━━━ PASSAGE SHOWN

Non-Operative Radiation Management of Adenocarcinoma of the Lower Rectum

Phase 2

Completed

• Conditions: Cancer of Rectum; Rectum Neoplasms; Rectal Cancer; Adenocarcinoma of the Rectum; Cancer of the Rectum; Neoplasm, Rectum; Rectum Cancer
• Interventions: Radiation: Radiation; Drug: Oxaliplatin; Drug: Leucovorin; Drug: Fluorouracil

• Registration Number: NCT02641691
• Lead Sponsor: Washington University School of Medicine

Brief Summary

The purpose of this research study is to look at how tumors responds to a short course of radiation (5 days) followed by 8 cycles of chemotherapy.

Detailed Description

Not available

Study Timeline

• Study First Submitted: 2015-12-23
• Study First Submitted QC: 2015-12-23
• Study First Posted: 2015-12-29
• Study Start: 2016-05-27
• Primary Completion: 2020-02-04
• Study Completion: 2020-03-29
• Results First Submitted: 2021-01-14
• Status Verified: 2021-02
• Results First Submitted QC: 2021-02-10
• Last Update Submitted: 2021-02-10
• Results First Posted: 2021-02-18
• Last Update Posted: 2021-02-18

Recruitment & Eligibility

• Status: COMPLETED
• Sex: All
• Target Recruitment: 20

Inclusion Criteria

• Diagnosis of biopsy proven stage I-IIIB (cT1-3, N0-1, M0) adenocarcinoma of the rectum; staging must also be based on multidisciplinary evaluation including MRI and/or endorectal ultrasound

• Tumor ≤ 12 cm from anal verge as determined by MRI or endoscopy a

• ECOG performance status 0-2

• At least 18 years of age

• Adequate bone marrow function defined as:

  • ANC > 1,500 cells/mm3
  • Hgb > 8 g/dl
  • platelets >100,000 cells/mm3

• Women of childbearing potential and men must agree to use adequate contraception (hormonal or barrier method of birth control, abstinence) prior to study entry and for the duration of study participation. Should a woman become pregnant or suspect she is pregnant while participating in this study, she must inform her treating physician immediately.

• Able to understand and willing to sign an IRB-approved written informed consent document.

Exclusion Criteria

• No clinically detectable (MR, endoscopy or DRE) tumor present
• Prior radiation therapy, chemotherapy or extirpative surgery for rectal cancer.
• Any evidence of disease from another malignancy or history of other malignancy ≤ 3 years previous with the exception of basal cell or squamous cell carcinoma of the skin which were treated with local resection only or carcinoma in situ of the cervix). Patients with history of prostate cancer treated without radiotherapy and no evidence of disease are eligible.
• Currently receiving any investigational agents.
• A history of allergic reaction attributed to compounds of similar chemical or biologic composition to 5FU, oxaliplatin, or leucovorin.

━━━━━━
━━━ DATA SUPPLIED

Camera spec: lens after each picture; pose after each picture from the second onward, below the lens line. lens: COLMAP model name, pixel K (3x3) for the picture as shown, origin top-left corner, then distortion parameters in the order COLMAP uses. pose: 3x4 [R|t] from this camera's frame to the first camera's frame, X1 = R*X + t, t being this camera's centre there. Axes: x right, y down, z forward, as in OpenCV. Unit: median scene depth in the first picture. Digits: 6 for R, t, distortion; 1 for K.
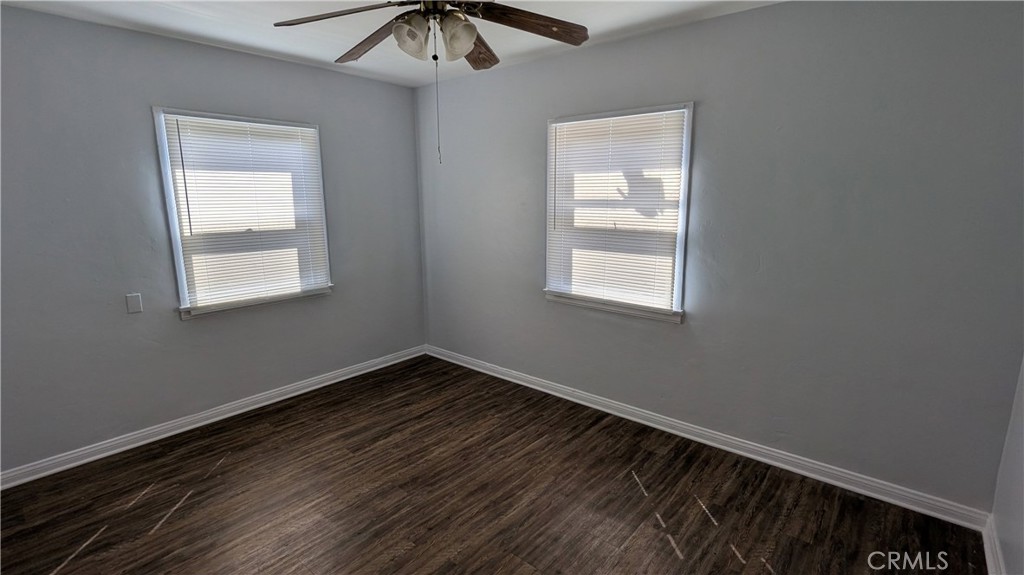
lens RADIAL K [[485.0, 0, 515.2], [0, 485.0, 285.2], [0, 0, 1]] dist [-0.006388, 0.005444]
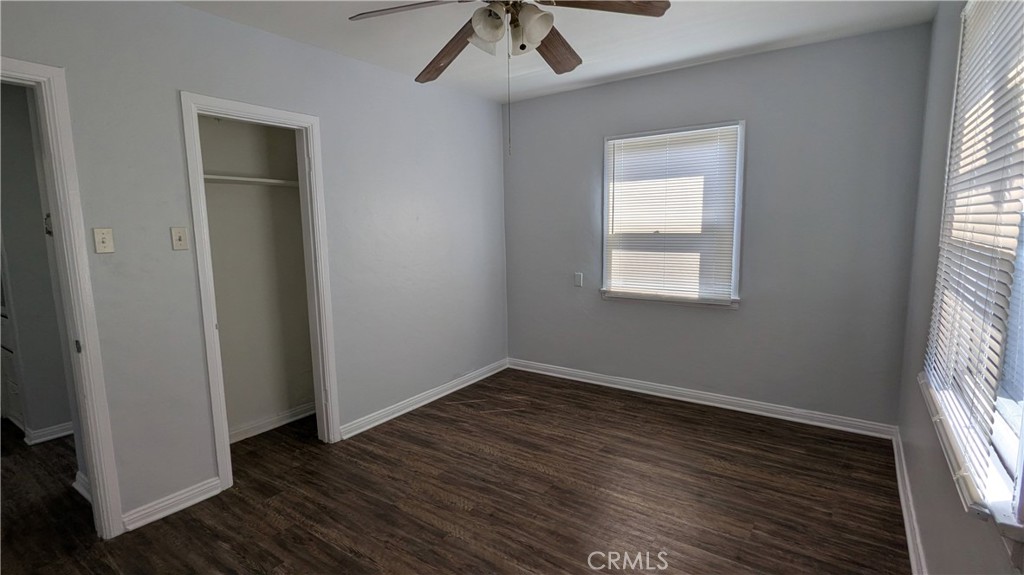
lens RADIAL K [[485.0, 0, 513.5], [0, 485.0, 283.5], [0, 0, 1]] dist [-0.006388, 0.005444]
pose [[0.089530, 0.125776, -0.988010, 0.543590], [-0.167447, 0.979775, 0.109554, -0.067254], [0.981807, 0.155631, 0.108780, 0.599011]]
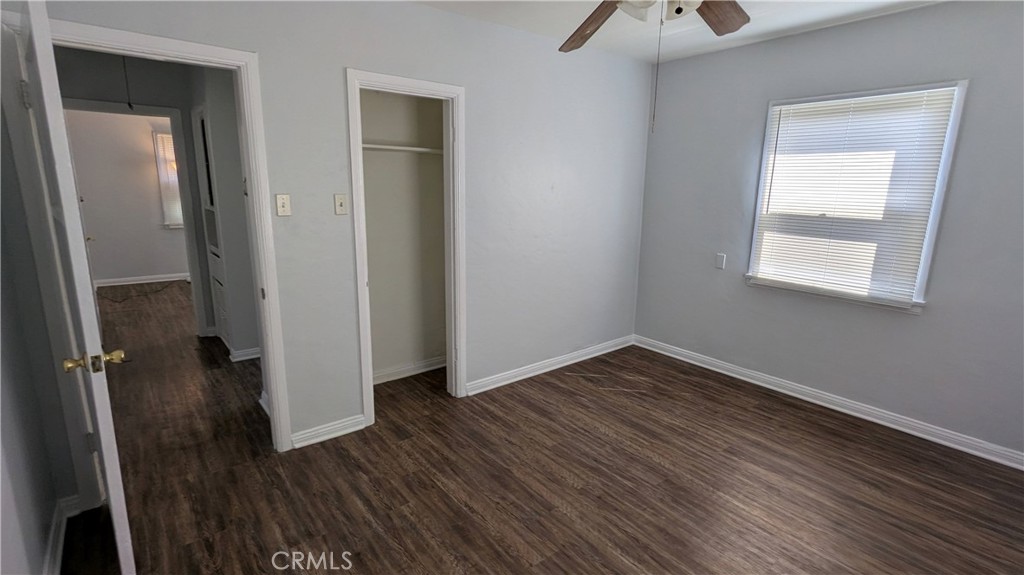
lens RADIAL K [[485.0, 0, 512.5], [0, 485.0, 283.7], [0, 0, 1]] dist [-0.006388, 0.005444]
pose [[-0.191120, 0.203672, -0.960204, 0.526626], [-0.197976, 0.950133, 0.240941, -0.097456], [0.961394, 0.236146, -0.141267, 0.600127]]
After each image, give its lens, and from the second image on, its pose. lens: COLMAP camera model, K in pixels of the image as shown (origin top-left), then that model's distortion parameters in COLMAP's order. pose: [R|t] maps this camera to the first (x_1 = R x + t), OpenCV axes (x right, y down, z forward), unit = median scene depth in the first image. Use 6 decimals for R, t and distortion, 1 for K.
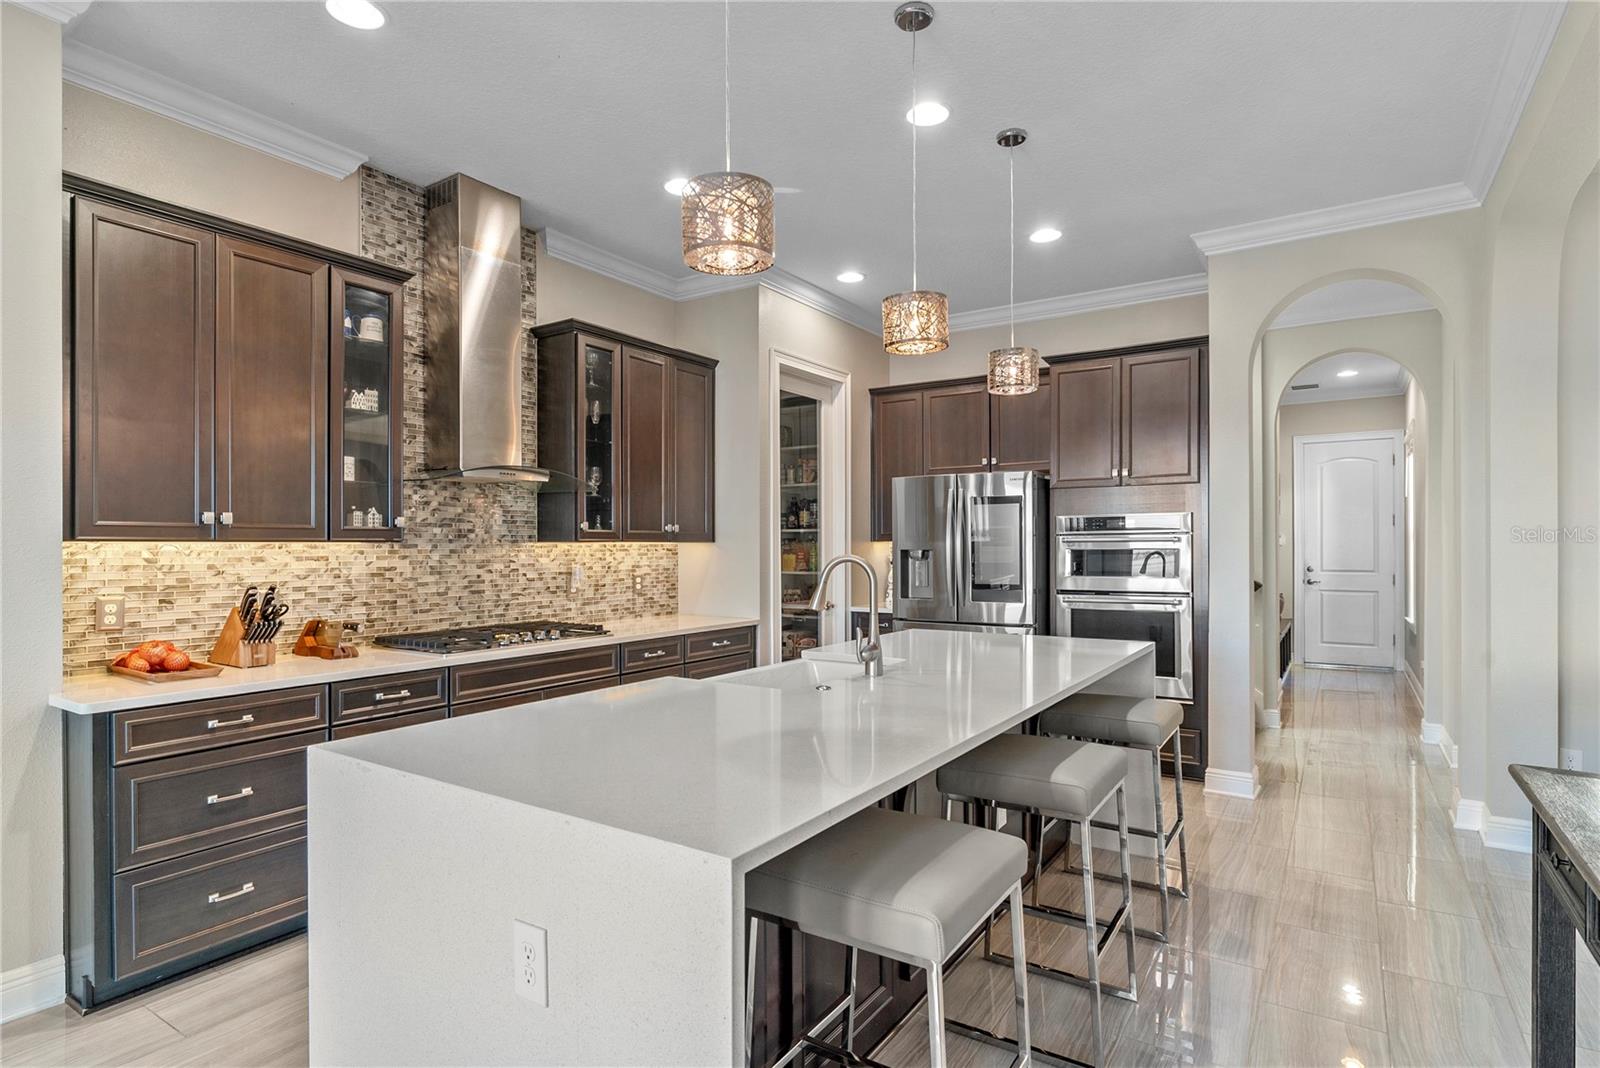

━━━━━━

* PROBLEMS TO WORK ON *
1: List every intervention named in the rectal cancer trial record.
2: In the rectal cancer trial record, what is the stated target recruitment?

* TASK-BY-TASK ANSWERS *
1: Radiation; oxaliplatin; leucovorin; fluorouracil

2: 20